Alors avec joie, reconnaissons la paternité divine présente en nos pères terrestres, en nos prêtres, en nos évêques et notre Saint-Père et, en les appelant du beau nom de ‘abba’, ‘père’, professons un Dieu qui fait de nous ses enfants pour nous établir dans une relation personnelle et intime avec Lui, dans nos réalités terrestres et pour la vie éternelle.
Abbé Philippe-Marie

PS. Après l’“Eloge des mères”, je déjeunais chez une famille amie. Le père de famille me demande : « A quand l’éloge des pères ? » - Taquin : « Je manque d’idées. Il n’y a pas grand’ chose à dire… ». Je lui dédie donc volontiers cet éloge, ainsi qu’à mon cher papa et mon charpentier préféré, sans oublier tous les prêtres qui ont été ou sont sur mon chemin, le visage aimant du Père !

Vie du site

La fête de Saint Joseph, le 19 mars, préfigure le printemps. L’Eglise se plait à fêter le jour qui se lève plutôt que la nuit qui tombe, et quand elle célèbre la nuit qui tombe, c’est en pensant au lendemain. Le discret Saint Joseph clôt l’hiver et porte dans ses bras le printemps du Christ. Sans oser aucune comparaison, la prière de CathoFamaLink essaie de porter des malades et autres personnes en difficultés de l’hiver de la souffrance vers une saison un peu plus clémente illuminée, si Dieu le veut, par le soleil de la guérison ou d’une solution humaine, et toujours par celui de l’Espérance.

Avec un peu moins de 2000 visites, et 6 minutes et demie de temps de consultation moyen, on constate le tassement des chiffres consécutif aux vacances scolaires de février.

Dans les 30 derniers jours, 2 chaînes de prières ont été clôturées et 2 autres créées, laissant le nombre total à 13 et ramenant à 579 (soit -19) le nombre des priants. S’y ajoutent les inscriptions aux « coups de cœur » : 43 pour les familles et 36 pour les vocations. Ces 2 derniers chiffres ne sont pas énormes, mais la page des « coups de cœur » arrive en troisième position des consultations, marquant l’intérêt pour ces propositions de prières.

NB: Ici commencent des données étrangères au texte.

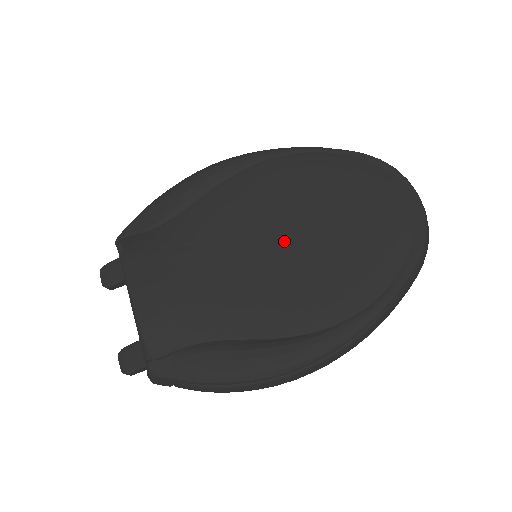
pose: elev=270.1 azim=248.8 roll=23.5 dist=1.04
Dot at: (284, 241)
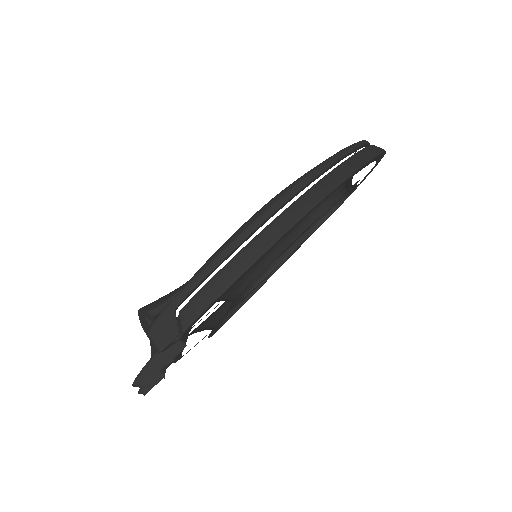
Dot at: occluded
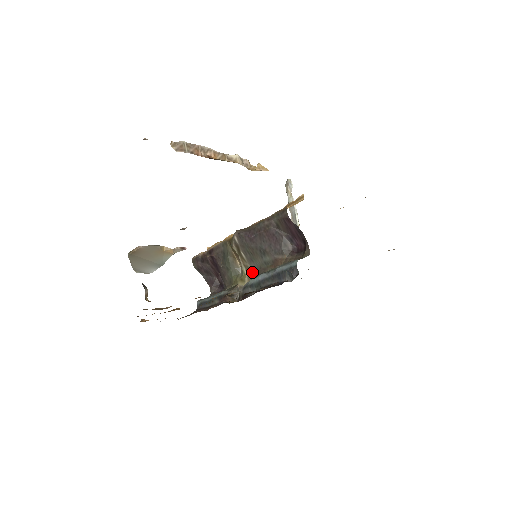
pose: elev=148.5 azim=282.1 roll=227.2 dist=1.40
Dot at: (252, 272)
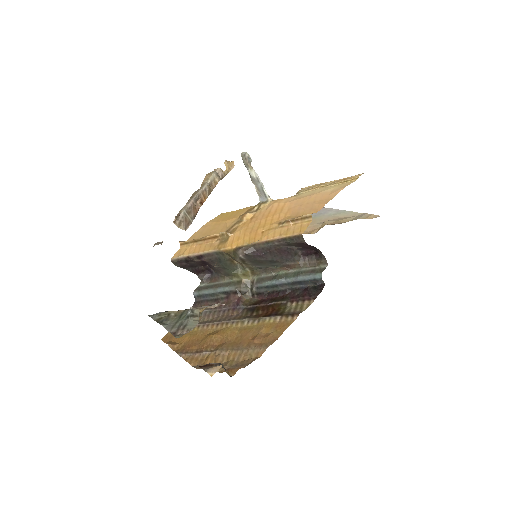
Dot at: (255, 269)
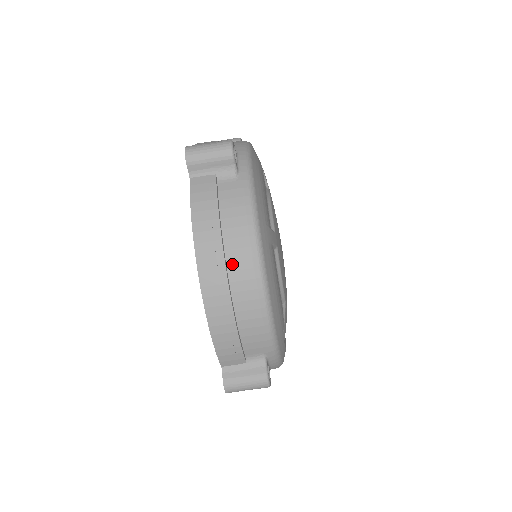
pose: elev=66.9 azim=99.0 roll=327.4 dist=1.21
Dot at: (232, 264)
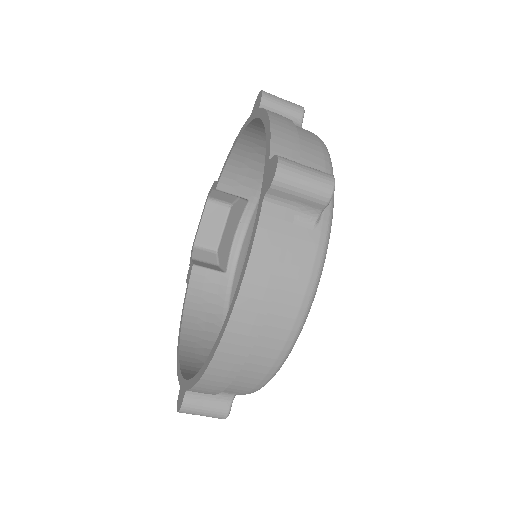
Dot at: (267, 329)
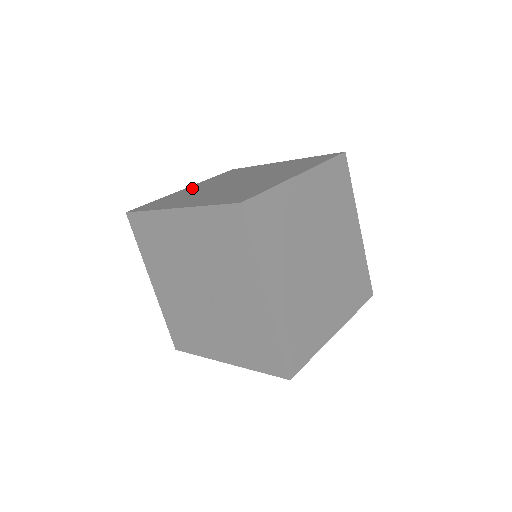
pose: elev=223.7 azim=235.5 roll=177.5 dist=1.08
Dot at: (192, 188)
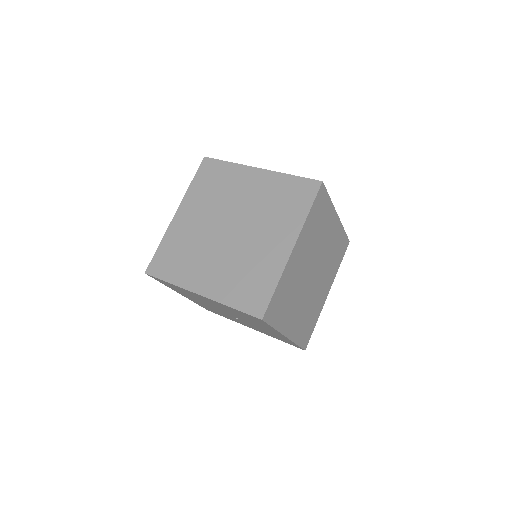
Dot at: (185, 220)
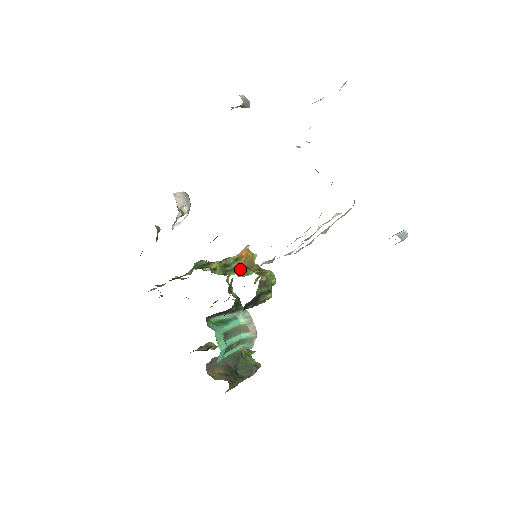
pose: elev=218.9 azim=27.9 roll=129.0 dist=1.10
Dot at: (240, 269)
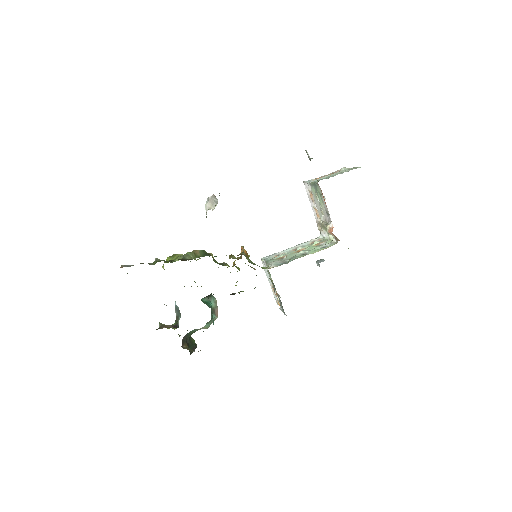
Dot at: occluded
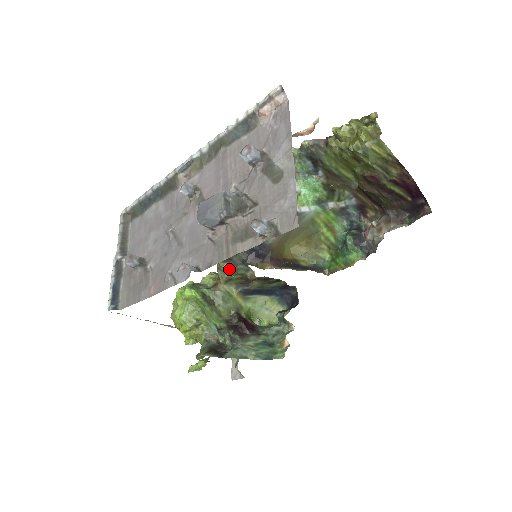
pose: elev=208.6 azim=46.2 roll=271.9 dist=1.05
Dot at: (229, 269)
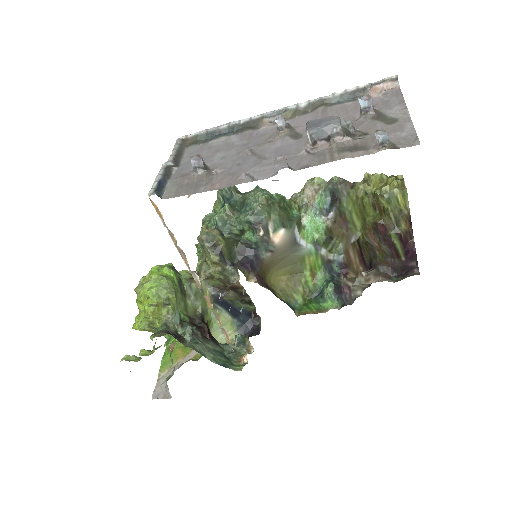
Dot at: (217, 265)
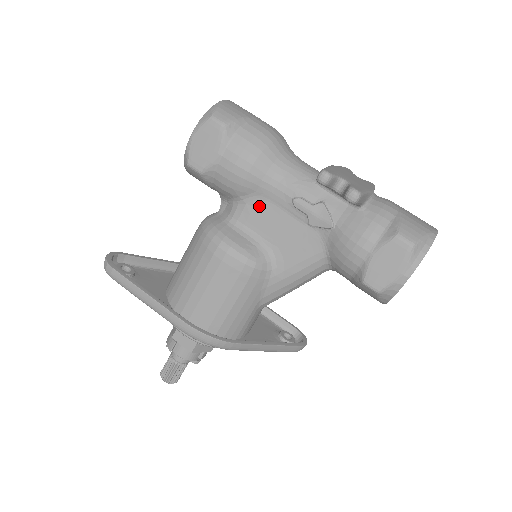
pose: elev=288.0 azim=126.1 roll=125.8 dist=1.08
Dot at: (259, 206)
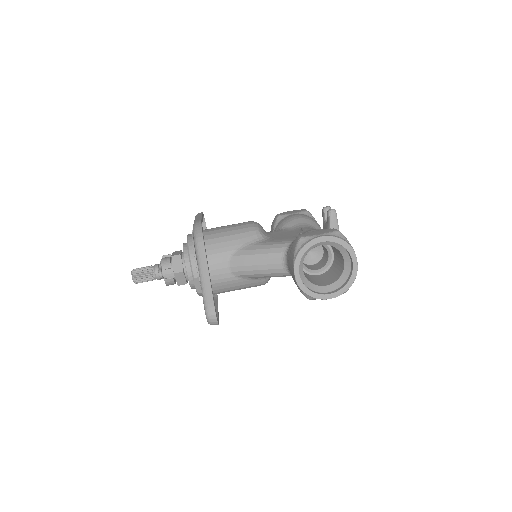
Dot at: (286, 231)
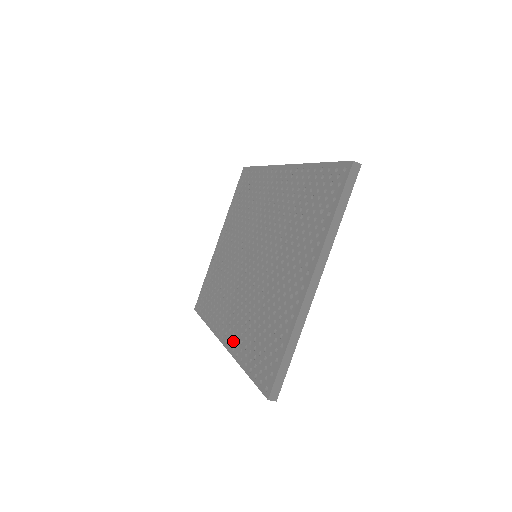
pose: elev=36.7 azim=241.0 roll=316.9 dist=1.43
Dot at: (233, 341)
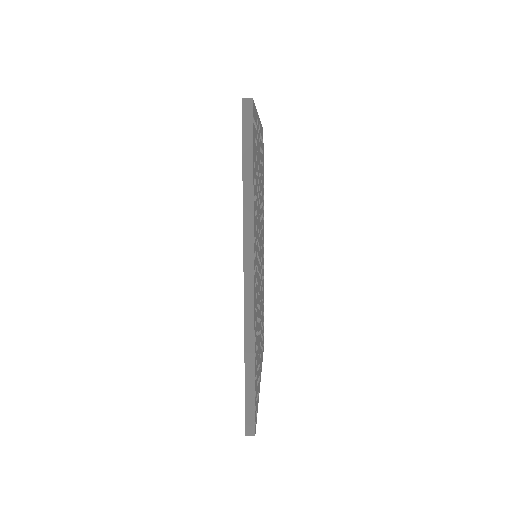
Dot at: occluded
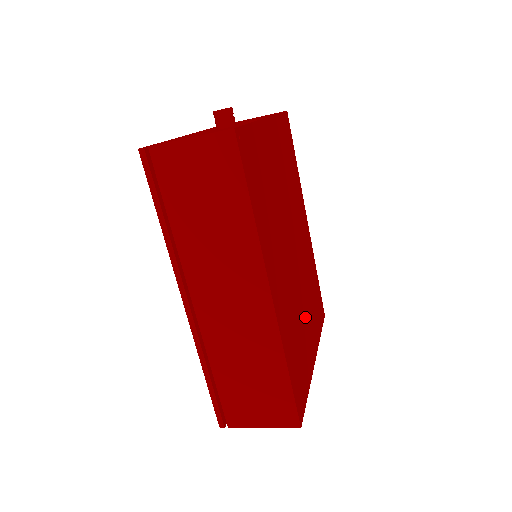
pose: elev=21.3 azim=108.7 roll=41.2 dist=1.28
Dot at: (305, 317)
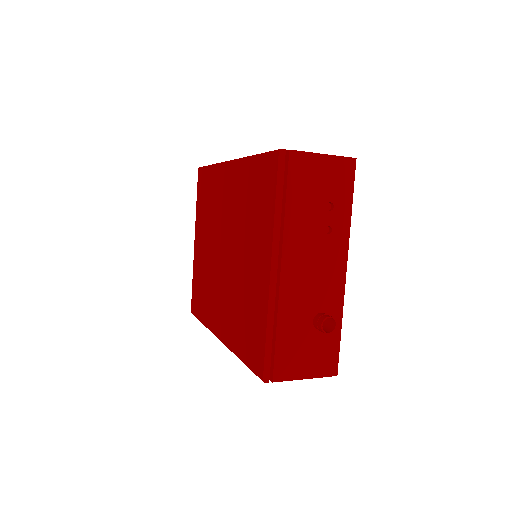
Dot at: occluded
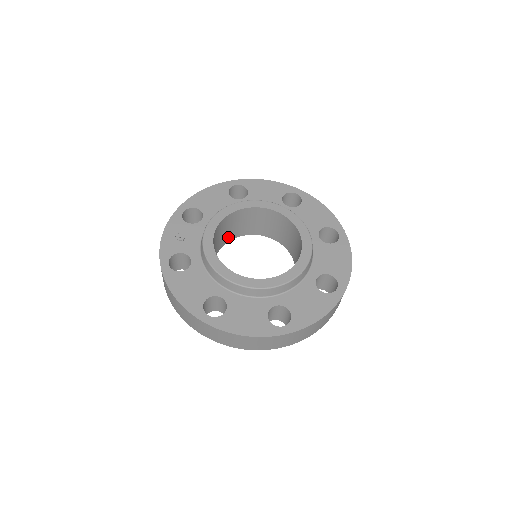
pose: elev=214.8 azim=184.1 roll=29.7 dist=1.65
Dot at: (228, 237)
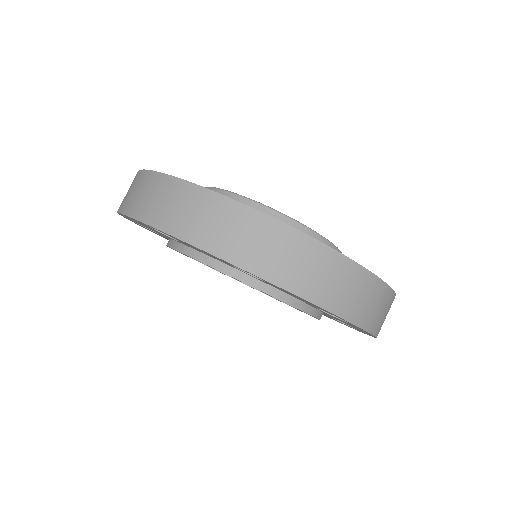
Dot at: occluded
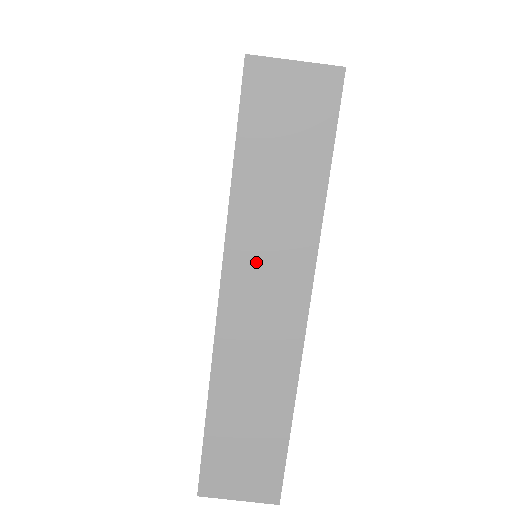
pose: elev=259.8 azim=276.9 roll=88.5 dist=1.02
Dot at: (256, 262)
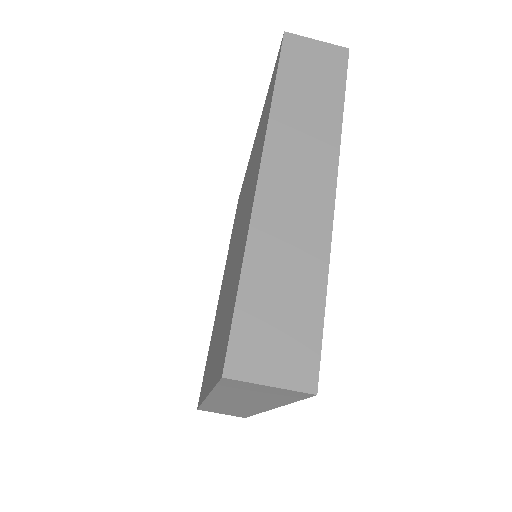
Dot at: (232, 400)
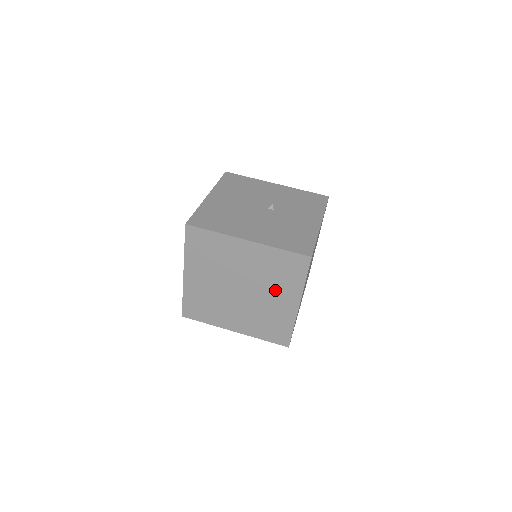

En deuxième position, nous avons la chaîne (nouvelle) de Louis-Guillaume. La page la plus consultée est celles des intentions de prières (500) et le nombre des intentions déposées est monté à 47 (contre une trentaine pour de nombreux mois précédents).

J’ai souvent le plaisir d’achever ce compte rendu par la page des actions de grâce : 3 nouvelles, ces 30 derniers jours. Ce n’est pas spectaculaire, mais je ne pourrais que vous inciter à les relire. Il s’en dégage un charme et une fraîcheur… tout printaniers !

Saint Joseph, patron de notre printemps tout neuf, priez pour nous et portez-nous comme vous avez porté dans vos bras Jésus, l’enfant de votre virginale Epouse, que Dieu vous a confié.
Dominique

La vie des Chaînes de Prière

Nous lançons une nouvelle rubrique sur la vie des chaînes de prière, nous souhaitons ainsi vous rapprocher des personnes pour lesquelles nous prions.
Olivier est atteint d'un cancer du péritoine, prions pour lui, sa femme et ses enfants.
Louis-Guillaume a subi une nouvelle opération pour guérir sa tumeur cancéreuse. Prions pour lui, sa femme et ses 7 enfants.
Nicole, grand-mère de 39 enfants, a compris qu'elle était en marche vers la fin de sa vie. Prions pour elle et sa famille.
Charlotte est rentrée à la maison après 11 semaines d'hôpital. Prions pour que son bébé naisse dans de bonnes conditions.
Victoire vient de se faire opérée à 10 mois. Prions pour elle, ses frères et soeurs et ses parents.
Florence vous remercie pour vos prières qui l'ont accompagnée pendant 15 mois.